Atas pelanggaran tersebut, KY mengusulkan sanksi sedang berupa larangan menjalankan tugas mengadili atau nonpalu selama enam bulan kepada para hakim terlapor.
Putusan itu diambil dalam sidang pleno KY yang digelar pada Senin, 8 Desember 2025, dan dihadiri lima komisioner KY periode sebelumnya, yakni Amzulian Rifai selaku ketua merangkap anggota, serta Siti Nurdjanah, Mukti Fajar Nur Dewata, M. Taufiq H. Z., dan Sukma Violetta.
Sebelumnya, Tom Lembong melaporkan tiga hakim Pengadilan Tindak Pidana Korupsi (Tipikor) Jakarta ke Komisi Yudisial. Ketiganya adalah Hakim Ketua Dennie Arsan Fatrika serta Hakim Anggota Alfis Setyawan dan Purwanto S. Abdullah, yang memvonis Tom Lembong bersalah dan menjatuhkan hukuman 4,5 tahun penjara.
Laporan tersebut disampaikan melalui tim kuasa hukum Tom pada 4 Agustus 2025, tidak lama setelah yang bersangkutan menerima abolisi dari Presiden Prabowo Subianto.
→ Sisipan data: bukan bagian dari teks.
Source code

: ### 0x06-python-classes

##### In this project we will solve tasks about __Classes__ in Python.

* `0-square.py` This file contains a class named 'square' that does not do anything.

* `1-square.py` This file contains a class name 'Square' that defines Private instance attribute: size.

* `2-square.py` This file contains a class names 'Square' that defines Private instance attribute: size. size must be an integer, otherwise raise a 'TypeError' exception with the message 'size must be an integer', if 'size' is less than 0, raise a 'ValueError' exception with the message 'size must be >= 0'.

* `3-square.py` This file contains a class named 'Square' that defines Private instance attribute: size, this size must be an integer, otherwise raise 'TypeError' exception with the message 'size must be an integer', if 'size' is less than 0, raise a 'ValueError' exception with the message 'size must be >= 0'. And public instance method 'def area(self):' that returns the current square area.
Selain ke KY, laporan juga dilayangkan ke Mahkamah Agung sebagai bagian dari upaya evaluasi proses penegakan hukum.
Anggota tim kuasa hukum Tom Lembong, Zaid Mushafi, menyatakan langkah itu ditempuh agar terdapat koreksi dan evaluasi terhadap proses peradilan. “Dia ingin ada evaluasi, dia ingin ada koreksi. Agar keadilan dan kebenaran dalam proses penegakan hukum di Indonesia ini bisa dirasakan oleh semuanya,” ujarnya di Gedung Mahkamah Agung.